As an increasing number of millennial and Gen Z shoppers keep a closer eye on their carbon footprints, the rental and resale markets have enjoyed a steady boom. According to ThredUp’s 2019 Fashion Resale Market trend report, the resale market is worth $24 billion today and is expected to hit $51 billion by 2023 — growing 21 times faster than traditional retail over the past three years.
“The resale customer is no longer somebody else’s customer, they are everybody’s customer,” said ThredUp co-founder and CEO James Reinhart. “Mass market or luxury, if people can find a high-quality product for much less, they’ll choose used.”
But it’s not just Macy’s and JCPenney dipping their toes into the resale space. In April, Neiman Marcus took a minority stake in online consignment market Fashionphile, which specializes in pre-owned designer handbags and accessories. It became the first major luxury retailer to directly invest in resale, with its stores serving as drop-off points for customers’ pre-owned pieces and shoppers then receiving payment that can be used to shop at the department store.
With more and more customers making the case for high-end goods at nonluxury prices, a number of secondhand sellers are looking to cater to these shifting demands.
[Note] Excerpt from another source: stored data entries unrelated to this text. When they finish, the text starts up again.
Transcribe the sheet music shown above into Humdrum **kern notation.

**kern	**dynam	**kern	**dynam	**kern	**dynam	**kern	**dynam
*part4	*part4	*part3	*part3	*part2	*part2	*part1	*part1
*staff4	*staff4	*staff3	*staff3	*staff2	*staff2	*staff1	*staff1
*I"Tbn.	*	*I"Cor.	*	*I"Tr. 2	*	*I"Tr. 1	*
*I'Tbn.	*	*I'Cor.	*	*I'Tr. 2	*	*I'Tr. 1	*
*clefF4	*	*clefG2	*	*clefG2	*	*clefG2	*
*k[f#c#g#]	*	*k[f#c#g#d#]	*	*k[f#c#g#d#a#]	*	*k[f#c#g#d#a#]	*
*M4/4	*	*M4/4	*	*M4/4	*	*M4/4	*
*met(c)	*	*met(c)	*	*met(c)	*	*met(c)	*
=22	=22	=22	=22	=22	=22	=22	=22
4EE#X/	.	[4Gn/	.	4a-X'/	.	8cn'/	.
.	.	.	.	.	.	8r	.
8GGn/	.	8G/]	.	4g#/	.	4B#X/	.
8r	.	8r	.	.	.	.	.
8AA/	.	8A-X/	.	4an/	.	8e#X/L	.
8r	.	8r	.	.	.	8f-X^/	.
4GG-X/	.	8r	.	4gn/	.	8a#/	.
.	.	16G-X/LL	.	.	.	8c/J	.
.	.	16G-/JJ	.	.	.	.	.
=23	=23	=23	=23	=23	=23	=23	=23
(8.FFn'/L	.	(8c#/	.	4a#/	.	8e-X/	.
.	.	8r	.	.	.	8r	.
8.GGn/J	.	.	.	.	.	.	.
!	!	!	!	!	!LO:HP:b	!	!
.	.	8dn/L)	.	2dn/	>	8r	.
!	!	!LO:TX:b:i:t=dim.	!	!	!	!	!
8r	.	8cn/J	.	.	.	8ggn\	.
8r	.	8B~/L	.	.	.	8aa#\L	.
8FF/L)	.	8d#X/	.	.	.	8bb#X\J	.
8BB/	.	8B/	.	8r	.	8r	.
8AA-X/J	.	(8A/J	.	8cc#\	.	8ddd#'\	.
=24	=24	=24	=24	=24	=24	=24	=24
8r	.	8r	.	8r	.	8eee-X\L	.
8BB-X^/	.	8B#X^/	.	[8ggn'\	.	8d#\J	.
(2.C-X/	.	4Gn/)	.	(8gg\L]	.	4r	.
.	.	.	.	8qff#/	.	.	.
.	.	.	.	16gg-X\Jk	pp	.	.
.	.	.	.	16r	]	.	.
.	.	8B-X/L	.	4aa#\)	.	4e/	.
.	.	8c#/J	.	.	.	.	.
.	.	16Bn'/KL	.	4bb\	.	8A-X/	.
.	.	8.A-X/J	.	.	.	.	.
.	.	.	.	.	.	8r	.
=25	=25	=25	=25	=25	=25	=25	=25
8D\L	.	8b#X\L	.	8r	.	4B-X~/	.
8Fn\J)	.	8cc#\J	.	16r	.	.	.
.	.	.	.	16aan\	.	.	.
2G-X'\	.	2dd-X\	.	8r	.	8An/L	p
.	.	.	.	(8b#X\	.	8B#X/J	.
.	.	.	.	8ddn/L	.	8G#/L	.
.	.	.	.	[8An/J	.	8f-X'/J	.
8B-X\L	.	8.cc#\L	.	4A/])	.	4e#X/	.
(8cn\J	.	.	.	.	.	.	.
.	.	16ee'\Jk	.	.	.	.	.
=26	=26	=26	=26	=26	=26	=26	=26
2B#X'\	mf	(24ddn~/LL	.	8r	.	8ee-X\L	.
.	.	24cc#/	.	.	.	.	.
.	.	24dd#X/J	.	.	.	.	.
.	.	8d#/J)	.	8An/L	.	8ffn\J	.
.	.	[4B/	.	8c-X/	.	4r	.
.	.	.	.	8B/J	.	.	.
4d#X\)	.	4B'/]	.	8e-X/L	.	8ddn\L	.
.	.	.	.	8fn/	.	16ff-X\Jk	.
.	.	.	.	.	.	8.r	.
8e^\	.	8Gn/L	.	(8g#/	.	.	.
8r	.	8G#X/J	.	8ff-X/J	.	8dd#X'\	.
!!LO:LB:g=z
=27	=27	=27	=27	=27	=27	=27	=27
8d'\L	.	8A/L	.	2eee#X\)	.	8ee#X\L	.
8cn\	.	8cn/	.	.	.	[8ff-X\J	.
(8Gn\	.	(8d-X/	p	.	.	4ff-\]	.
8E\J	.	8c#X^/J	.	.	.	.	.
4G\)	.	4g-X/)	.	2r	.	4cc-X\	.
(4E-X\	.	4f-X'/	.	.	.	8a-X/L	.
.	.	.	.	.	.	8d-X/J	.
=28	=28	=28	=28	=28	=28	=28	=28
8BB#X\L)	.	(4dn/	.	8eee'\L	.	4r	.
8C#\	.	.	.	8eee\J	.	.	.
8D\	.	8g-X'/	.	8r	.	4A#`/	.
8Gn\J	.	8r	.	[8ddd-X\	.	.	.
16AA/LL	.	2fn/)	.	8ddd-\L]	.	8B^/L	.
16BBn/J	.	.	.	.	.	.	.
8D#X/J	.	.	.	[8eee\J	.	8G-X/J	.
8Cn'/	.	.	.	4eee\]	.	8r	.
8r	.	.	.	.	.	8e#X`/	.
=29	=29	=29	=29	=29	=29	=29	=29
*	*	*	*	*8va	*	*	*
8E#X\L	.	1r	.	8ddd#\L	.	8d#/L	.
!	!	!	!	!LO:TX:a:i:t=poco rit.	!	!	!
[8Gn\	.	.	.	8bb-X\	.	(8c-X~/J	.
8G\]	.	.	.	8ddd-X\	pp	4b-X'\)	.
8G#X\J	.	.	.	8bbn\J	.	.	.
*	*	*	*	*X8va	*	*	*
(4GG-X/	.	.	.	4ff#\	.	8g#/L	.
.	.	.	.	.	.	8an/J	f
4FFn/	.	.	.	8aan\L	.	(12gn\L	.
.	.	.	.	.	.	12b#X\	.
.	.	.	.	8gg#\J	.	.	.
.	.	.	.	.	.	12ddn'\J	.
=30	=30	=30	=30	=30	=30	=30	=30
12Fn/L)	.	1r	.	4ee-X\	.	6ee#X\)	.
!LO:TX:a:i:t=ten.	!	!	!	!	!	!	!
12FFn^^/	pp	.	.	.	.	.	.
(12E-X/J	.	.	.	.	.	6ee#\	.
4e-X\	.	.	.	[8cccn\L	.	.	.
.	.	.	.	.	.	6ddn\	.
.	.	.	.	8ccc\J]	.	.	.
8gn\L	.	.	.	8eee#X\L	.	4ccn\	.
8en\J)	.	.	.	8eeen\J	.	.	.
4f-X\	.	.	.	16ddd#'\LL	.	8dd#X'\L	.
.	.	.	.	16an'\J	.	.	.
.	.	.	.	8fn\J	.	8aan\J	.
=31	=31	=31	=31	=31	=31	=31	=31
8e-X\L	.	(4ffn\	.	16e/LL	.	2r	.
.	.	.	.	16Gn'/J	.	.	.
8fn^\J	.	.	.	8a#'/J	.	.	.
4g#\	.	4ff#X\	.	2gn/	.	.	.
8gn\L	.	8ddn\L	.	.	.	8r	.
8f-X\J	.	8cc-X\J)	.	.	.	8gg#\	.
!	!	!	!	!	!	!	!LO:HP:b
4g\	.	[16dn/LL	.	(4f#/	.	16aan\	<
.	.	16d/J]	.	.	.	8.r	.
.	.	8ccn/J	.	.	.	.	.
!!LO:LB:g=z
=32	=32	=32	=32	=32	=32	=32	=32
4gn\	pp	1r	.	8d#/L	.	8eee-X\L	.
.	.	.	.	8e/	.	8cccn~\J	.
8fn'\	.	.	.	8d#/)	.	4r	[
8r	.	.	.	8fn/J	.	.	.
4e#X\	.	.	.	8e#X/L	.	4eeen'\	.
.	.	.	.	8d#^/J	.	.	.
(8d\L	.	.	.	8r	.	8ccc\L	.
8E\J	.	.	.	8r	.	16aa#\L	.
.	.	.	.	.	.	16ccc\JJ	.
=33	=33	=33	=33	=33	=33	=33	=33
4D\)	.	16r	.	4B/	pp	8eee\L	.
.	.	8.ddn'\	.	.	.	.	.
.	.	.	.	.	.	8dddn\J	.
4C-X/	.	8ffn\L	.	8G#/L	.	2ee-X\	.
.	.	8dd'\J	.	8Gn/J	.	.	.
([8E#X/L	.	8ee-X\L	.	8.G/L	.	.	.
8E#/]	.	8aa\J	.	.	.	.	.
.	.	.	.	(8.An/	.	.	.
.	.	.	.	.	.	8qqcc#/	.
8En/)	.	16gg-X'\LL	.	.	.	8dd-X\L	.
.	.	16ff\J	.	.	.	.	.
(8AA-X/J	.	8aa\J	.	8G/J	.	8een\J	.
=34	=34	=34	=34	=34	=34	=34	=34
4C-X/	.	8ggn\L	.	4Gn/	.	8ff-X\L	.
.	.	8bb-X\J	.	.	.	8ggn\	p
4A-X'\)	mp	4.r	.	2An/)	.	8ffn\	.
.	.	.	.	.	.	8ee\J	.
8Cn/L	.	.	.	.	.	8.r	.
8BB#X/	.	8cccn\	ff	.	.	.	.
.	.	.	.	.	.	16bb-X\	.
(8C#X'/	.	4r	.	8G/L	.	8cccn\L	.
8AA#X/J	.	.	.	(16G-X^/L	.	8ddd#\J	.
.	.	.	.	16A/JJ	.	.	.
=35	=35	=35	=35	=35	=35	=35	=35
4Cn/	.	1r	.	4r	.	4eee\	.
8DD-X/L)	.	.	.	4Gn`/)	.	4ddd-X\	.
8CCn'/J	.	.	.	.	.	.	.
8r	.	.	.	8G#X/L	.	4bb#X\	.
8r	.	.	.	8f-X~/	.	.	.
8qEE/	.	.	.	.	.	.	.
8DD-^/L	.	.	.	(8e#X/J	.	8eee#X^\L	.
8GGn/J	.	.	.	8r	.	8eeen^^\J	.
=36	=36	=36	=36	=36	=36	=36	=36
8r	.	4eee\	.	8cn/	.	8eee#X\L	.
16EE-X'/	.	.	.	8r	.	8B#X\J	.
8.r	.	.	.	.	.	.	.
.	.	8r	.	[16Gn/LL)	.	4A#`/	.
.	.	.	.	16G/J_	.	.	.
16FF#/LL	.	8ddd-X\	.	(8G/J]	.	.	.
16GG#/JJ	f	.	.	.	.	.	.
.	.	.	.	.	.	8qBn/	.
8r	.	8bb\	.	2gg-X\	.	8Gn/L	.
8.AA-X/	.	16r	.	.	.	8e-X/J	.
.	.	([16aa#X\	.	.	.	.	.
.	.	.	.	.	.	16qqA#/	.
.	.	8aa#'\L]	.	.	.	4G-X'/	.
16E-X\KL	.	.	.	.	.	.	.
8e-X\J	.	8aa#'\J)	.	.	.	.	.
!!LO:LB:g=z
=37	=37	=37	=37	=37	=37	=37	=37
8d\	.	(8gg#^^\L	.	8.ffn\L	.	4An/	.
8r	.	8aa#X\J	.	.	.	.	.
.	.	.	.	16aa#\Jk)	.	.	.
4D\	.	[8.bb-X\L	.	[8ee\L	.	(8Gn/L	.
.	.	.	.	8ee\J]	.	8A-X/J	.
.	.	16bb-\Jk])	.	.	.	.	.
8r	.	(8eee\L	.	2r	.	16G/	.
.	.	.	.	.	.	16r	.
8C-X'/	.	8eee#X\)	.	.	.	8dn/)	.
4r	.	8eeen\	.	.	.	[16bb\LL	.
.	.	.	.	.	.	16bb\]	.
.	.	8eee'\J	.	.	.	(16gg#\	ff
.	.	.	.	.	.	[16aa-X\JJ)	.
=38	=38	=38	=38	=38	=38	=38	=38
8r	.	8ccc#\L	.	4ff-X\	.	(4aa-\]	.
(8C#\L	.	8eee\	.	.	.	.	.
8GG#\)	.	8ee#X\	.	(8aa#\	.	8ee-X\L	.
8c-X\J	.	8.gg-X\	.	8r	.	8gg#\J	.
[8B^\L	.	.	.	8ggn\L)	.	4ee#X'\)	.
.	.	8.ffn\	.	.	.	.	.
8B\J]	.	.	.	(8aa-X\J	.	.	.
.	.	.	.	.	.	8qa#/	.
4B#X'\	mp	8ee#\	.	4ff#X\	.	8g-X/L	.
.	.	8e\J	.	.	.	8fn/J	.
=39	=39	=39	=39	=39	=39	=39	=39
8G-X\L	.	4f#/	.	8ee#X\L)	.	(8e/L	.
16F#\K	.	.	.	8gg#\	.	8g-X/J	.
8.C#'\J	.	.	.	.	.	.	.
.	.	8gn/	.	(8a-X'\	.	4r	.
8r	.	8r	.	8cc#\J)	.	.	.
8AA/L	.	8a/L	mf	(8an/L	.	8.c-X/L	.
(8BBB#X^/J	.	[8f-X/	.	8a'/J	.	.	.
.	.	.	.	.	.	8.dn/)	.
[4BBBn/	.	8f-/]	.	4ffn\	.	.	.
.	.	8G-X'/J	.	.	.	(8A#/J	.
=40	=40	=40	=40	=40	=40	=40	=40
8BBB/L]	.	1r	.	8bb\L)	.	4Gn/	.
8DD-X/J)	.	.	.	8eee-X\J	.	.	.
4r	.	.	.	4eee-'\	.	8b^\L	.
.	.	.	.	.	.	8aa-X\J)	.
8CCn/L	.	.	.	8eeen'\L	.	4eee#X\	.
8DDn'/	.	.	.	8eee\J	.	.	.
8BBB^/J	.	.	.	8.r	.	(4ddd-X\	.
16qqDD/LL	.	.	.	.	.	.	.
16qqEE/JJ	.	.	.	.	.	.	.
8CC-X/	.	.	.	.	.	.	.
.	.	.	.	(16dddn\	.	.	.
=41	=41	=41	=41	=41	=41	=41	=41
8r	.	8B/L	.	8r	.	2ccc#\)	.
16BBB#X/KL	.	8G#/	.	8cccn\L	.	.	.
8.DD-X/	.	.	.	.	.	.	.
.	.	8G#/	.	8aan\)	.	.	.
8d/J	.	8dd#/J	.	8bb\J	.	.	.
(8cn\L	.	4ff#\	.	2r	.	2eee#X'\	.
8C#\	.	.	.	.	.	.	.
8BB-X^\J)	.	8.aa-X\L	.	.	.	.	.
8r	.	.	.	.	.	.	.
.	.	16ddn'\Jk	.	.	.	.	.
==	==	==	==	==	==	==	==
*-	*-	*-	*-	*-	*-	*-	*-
And although thrift shops and even pioneering e-commerce platform eBay have been around for some time, the new batch of resale marketplaces present shoppers with a treasure hunt experience that isn’t easily replicated at traditional retail stores — from providing limited assortments at lower-than-retail prices to offering fresh and rotating merchandise on a near-daily basis.
“These moves certainly reflect the fact that younger consumers don’t feel that everything they buy needs to be new. They are very open to purchasing pre-owned fashion for both financial and environmental reasons,” said Beth Goldstein, fashion footwear and accessories analyst at The NPD Group Inc. “It’s already clear that the challenge will be how to differentiate if other retailers continue this trend of partnering up with resellers.”